MSCI is one of the world’s leading providers of stock indices, data, and market analysis. Its indices are used by investors, fund managers, banks, and insurance companies worldwide to make investment decisions and create financial products. By analysing risks and opportunities, MSCI acts as a “common language” for global markets, directly influencing the flow of international capital.
On a practical level, such an upgrade would mean that the Greek market is seen by international investors as more mature and reliable. Many large investment funds, such as pension funds and institutional investors, base their allocations on MSCI indices. Inclusion in Developed Markets would make Greece “visible” to a wider and more stable investor base.
This could lead to increased capital inflows into the Greek stock market, greater liquidity for listed companies, and lower financing costs for businesses. At the same time, it would serve as a strong signal of confidence in the country’s overall image abroad.
MSCI has already acknowledged that Greece meets the criteria for economic growth and has made progress in market accessibility and operations. In the past, the main hurdle was market size and liquidity, issues that are now being reassessed in light of broader European market integration. The final decision is expected by the end of March 2026, with implementation likely in the August 2026 index review.

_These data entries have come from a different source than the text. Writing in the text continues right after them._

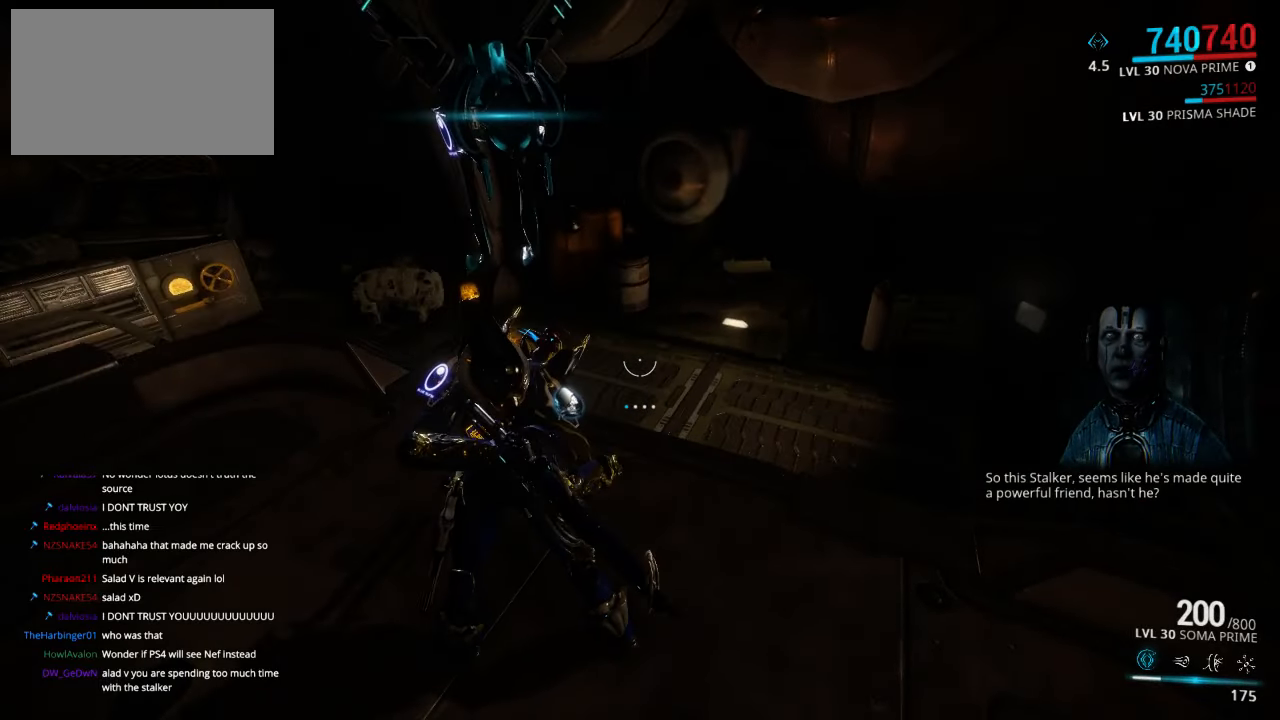
{"keys": [], "mouse": [], "events": []}
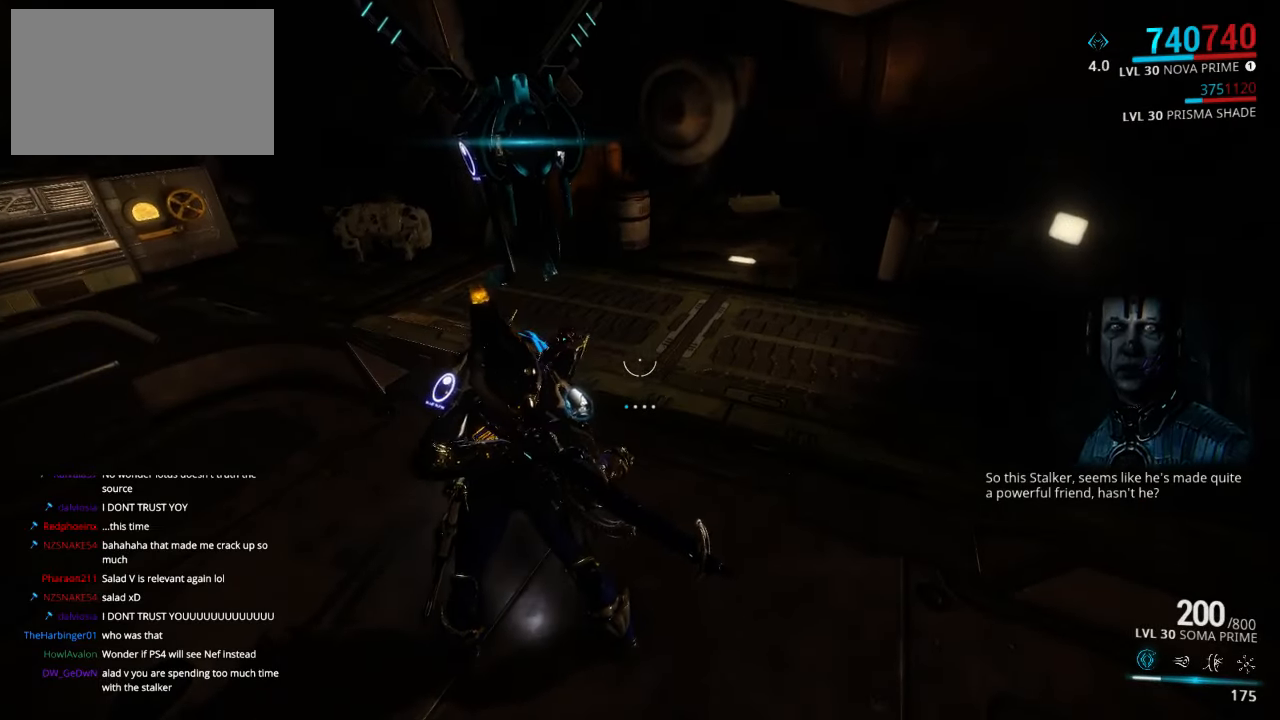
{"keys": [], "mouse": [], "events": []}
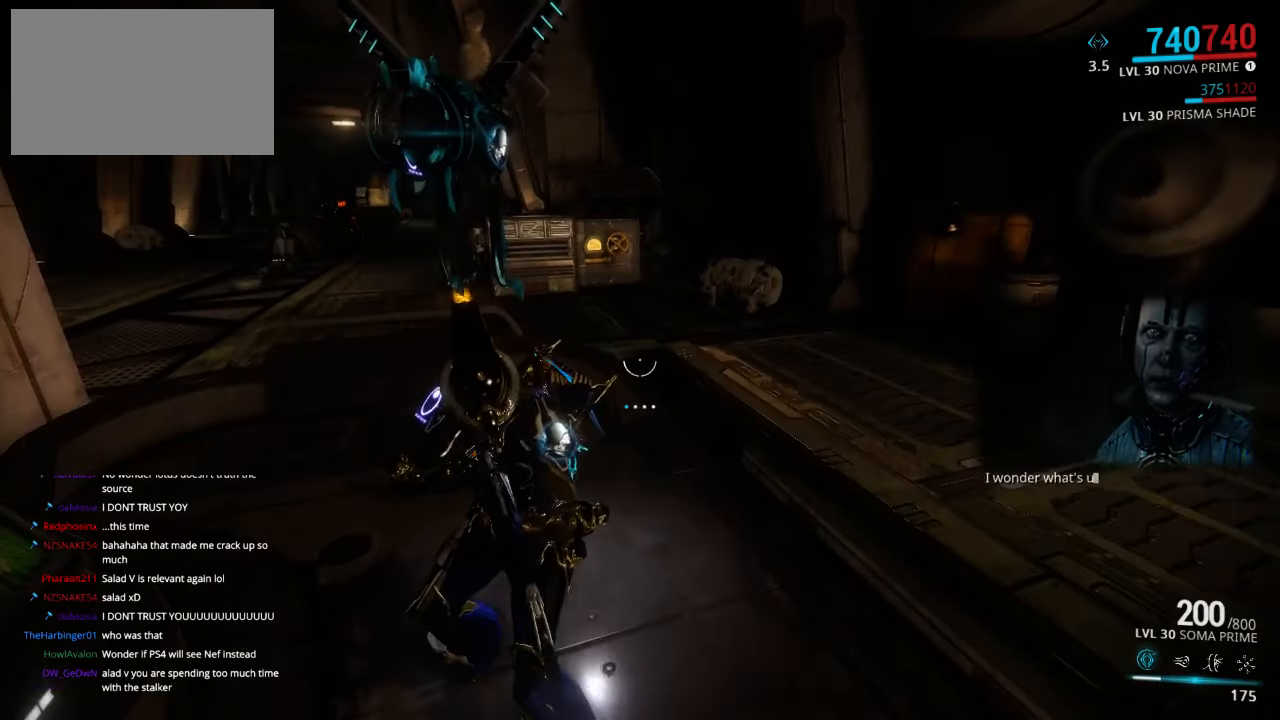
{"keys": [], "mouse": [], "events": []}
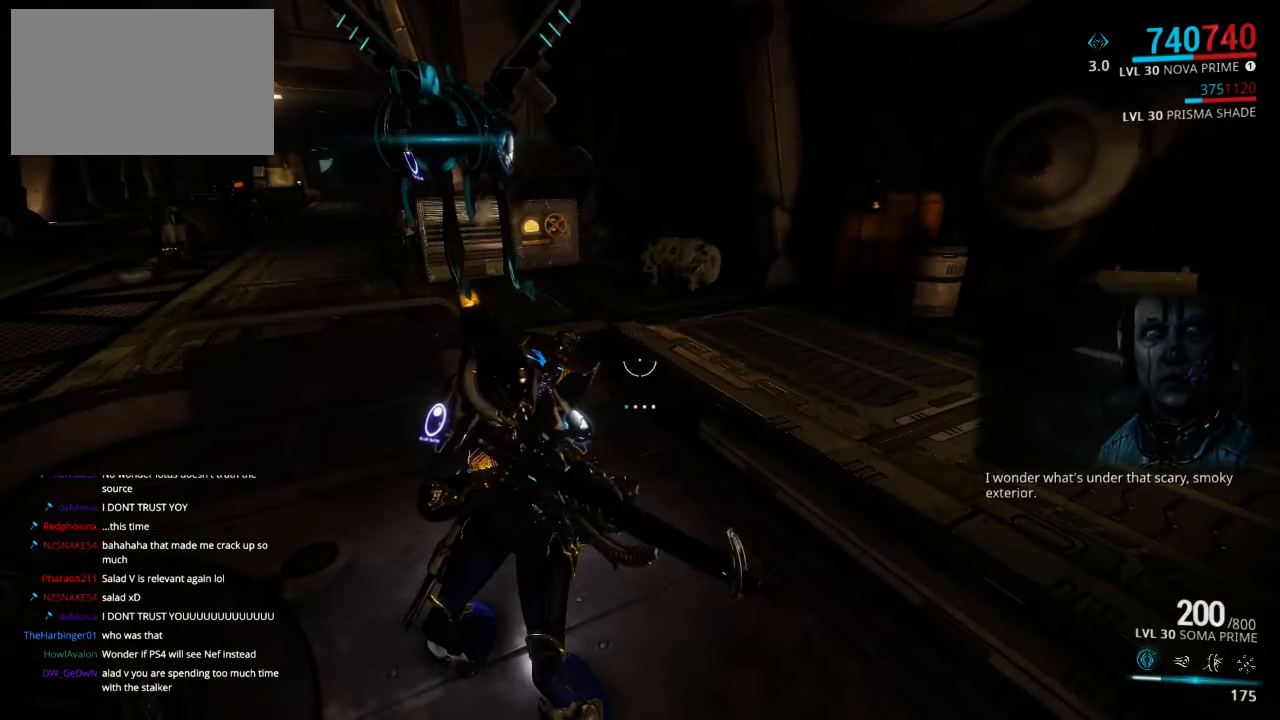
{"keys": [], "mouse": [], "events": []}
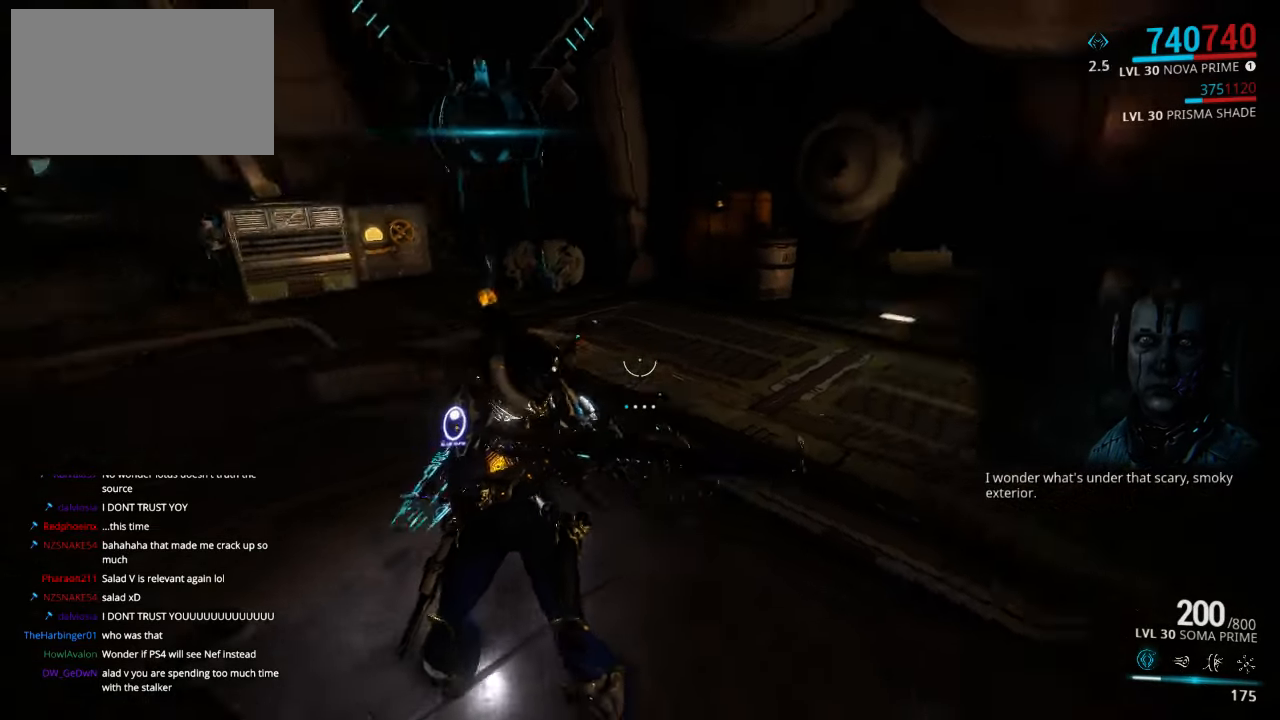
{"keys": ["w"], "mouse": [], "events": [[450, "w", "down"]]}
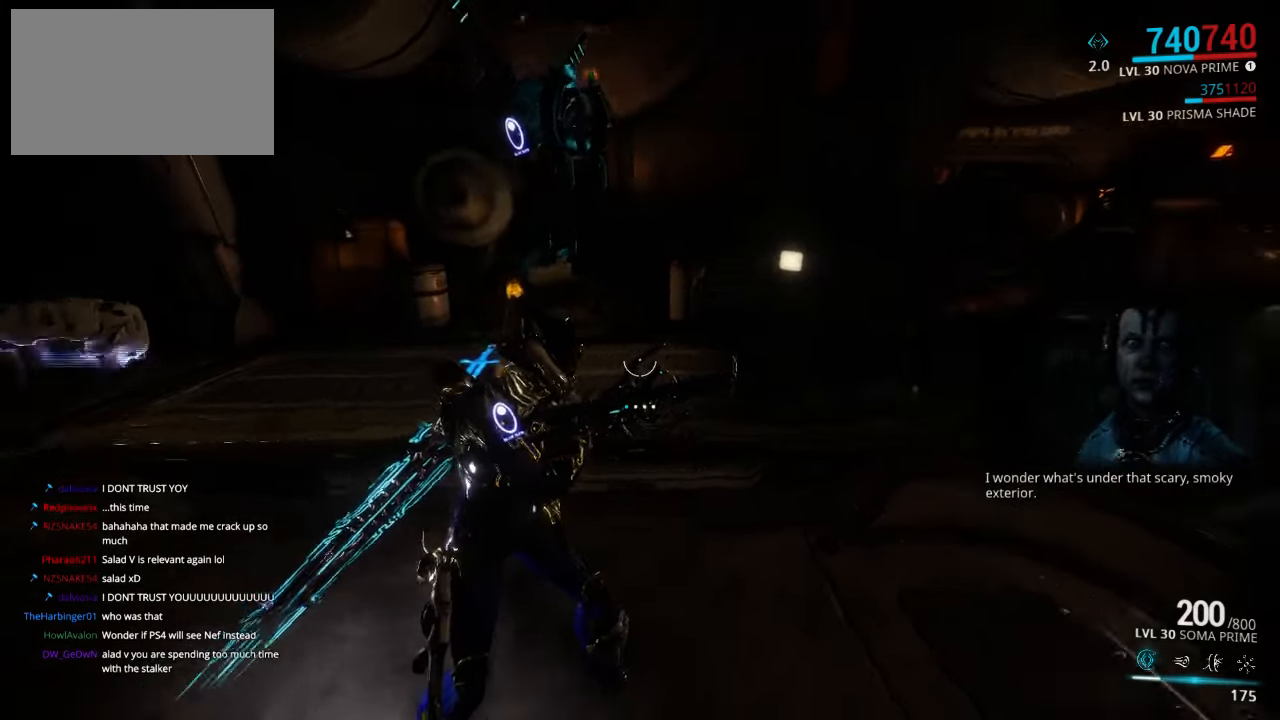
{"keys": ["a", "w"], "mouse": [], "events": [[450, "a", "down"]]}
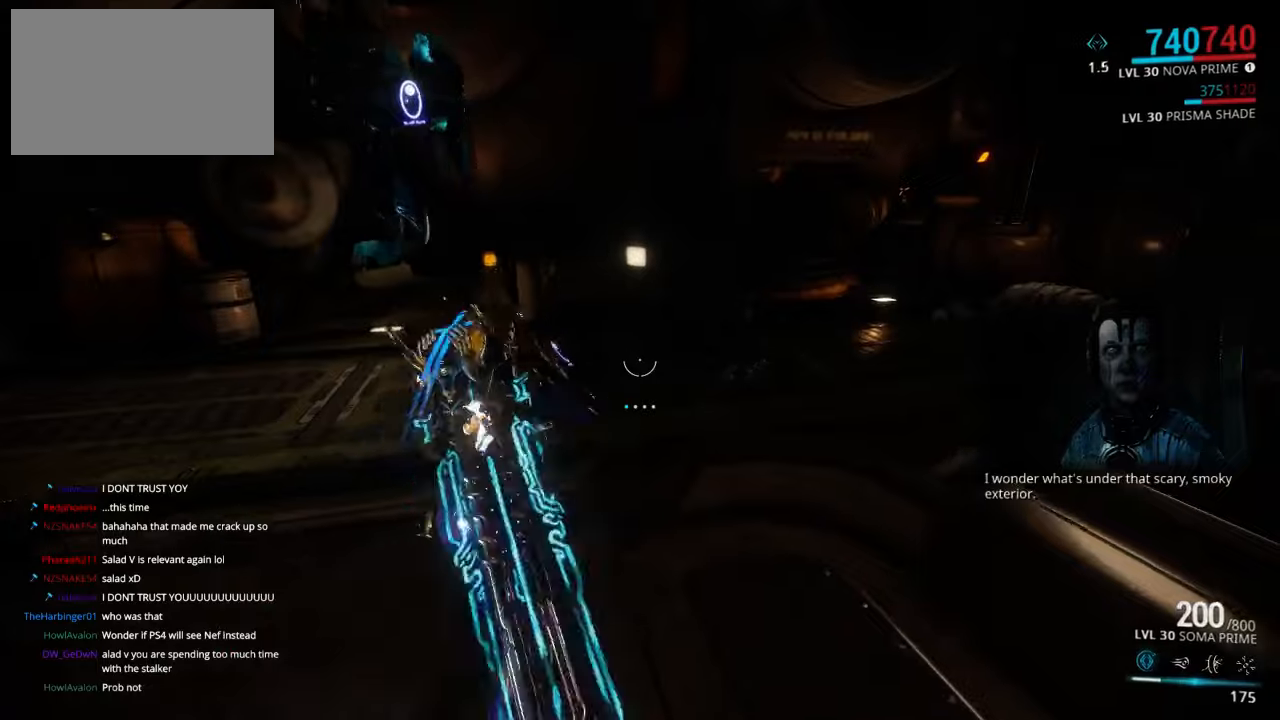
{"keys": ["w"], "mouse": [], "events": [[84, "w", "up"], [350, "a", "up"], [350, "w", "down"]]}
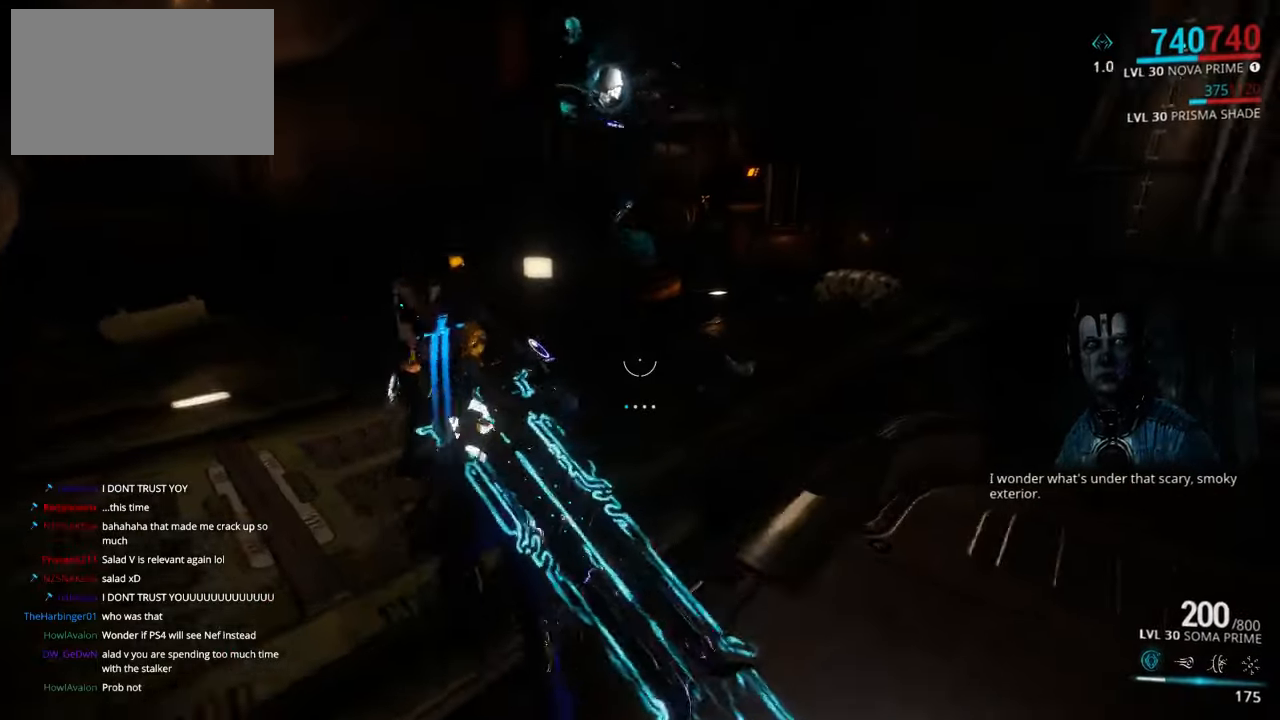
{"keys": ["w"], "mouse": [], "events": [[50, "w", "up"], [450, "w", "down"]]}
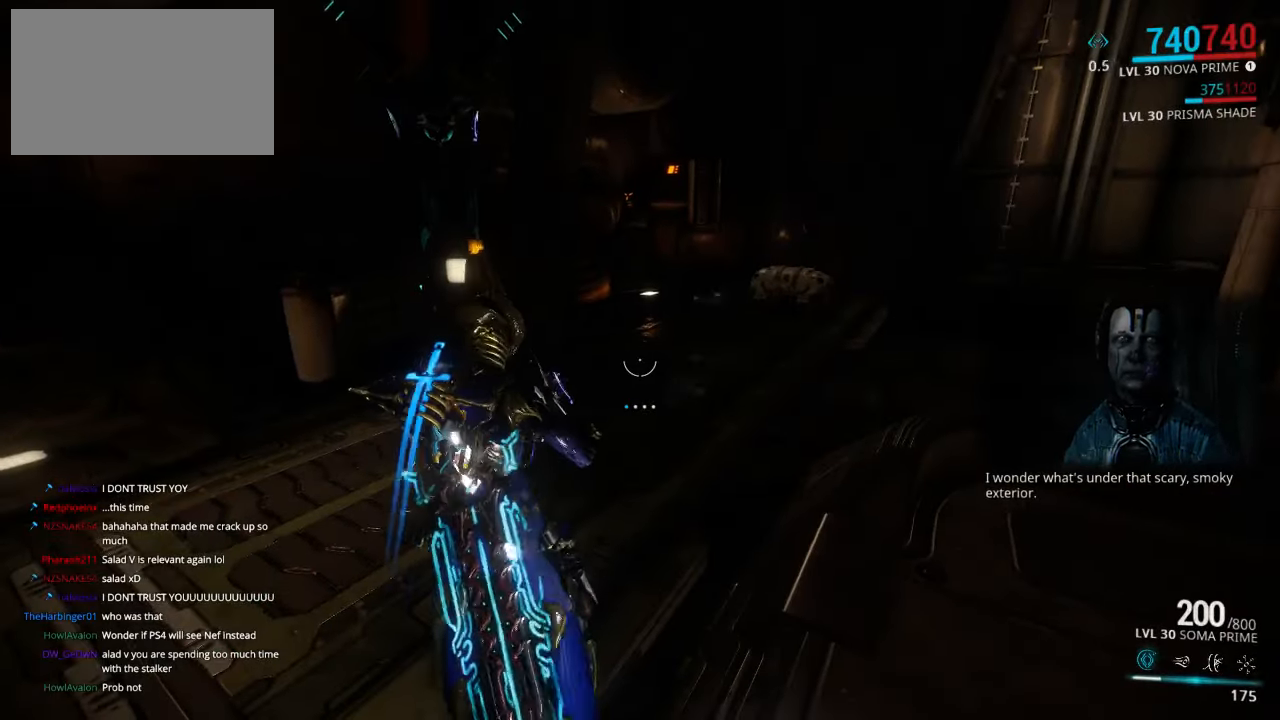
{"keys": ["w"], "mouse": [], "events": []}
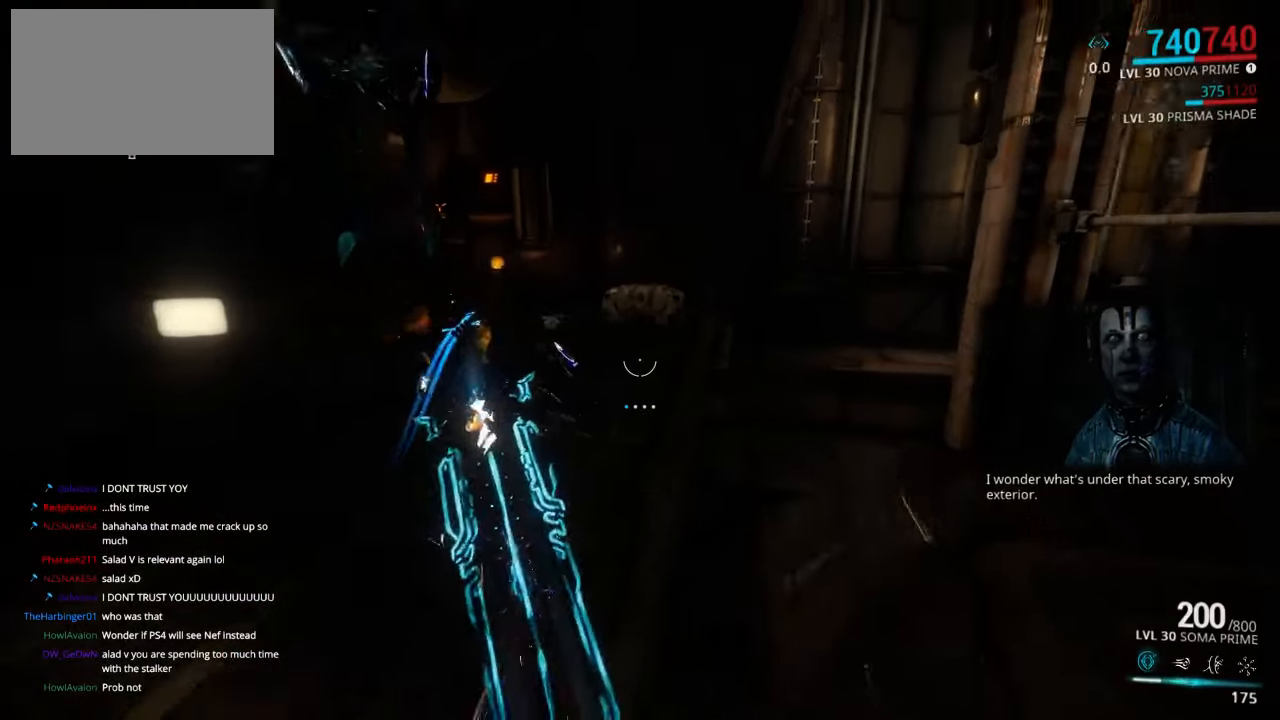
{"keys": ["w"], "mouse": [], "events": [[400, "e", "down"], [500, "e", "up"]]}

New risks in a more “integrated” environment
However, both the ESM analyst and other institutions point out that reintegration into the European economic “mainstream” does not only bring benefits. More integrated markets also mean stronger spillover effects between countries.
In practice, this means that Greek bond yields are now much more influenced by developments in the major eurozone economies. For example, a major fiscal expansion announced in Germany in March 2025 led to an increase of about 35 basis points in the German 10-year yield, with Greek yields following almost the same path.
While this correlation is a sign of a return to European normality, it also increases Greece’s exposure to external risks that are not directly related to domestic economic performance.
Balancing progress and caution
The ESM analyst warns that, despite the significant narrowing of spreads, the risk of them widening again remains, particularly if economic conditions in the eurozone deteriorate or unforeseen international developments occur. Trade tensions or unexpected fiscal decisions in major economies can directly affect Greece’s borrowing costs.
In this environment, the progress made is significant, but not guaranteed. Maintaining prudent fiscal policies, further reducing debt, and strengthening the economy’s resilience remain essential to ensure that the benefits of returning to European “normalcy” are lasting.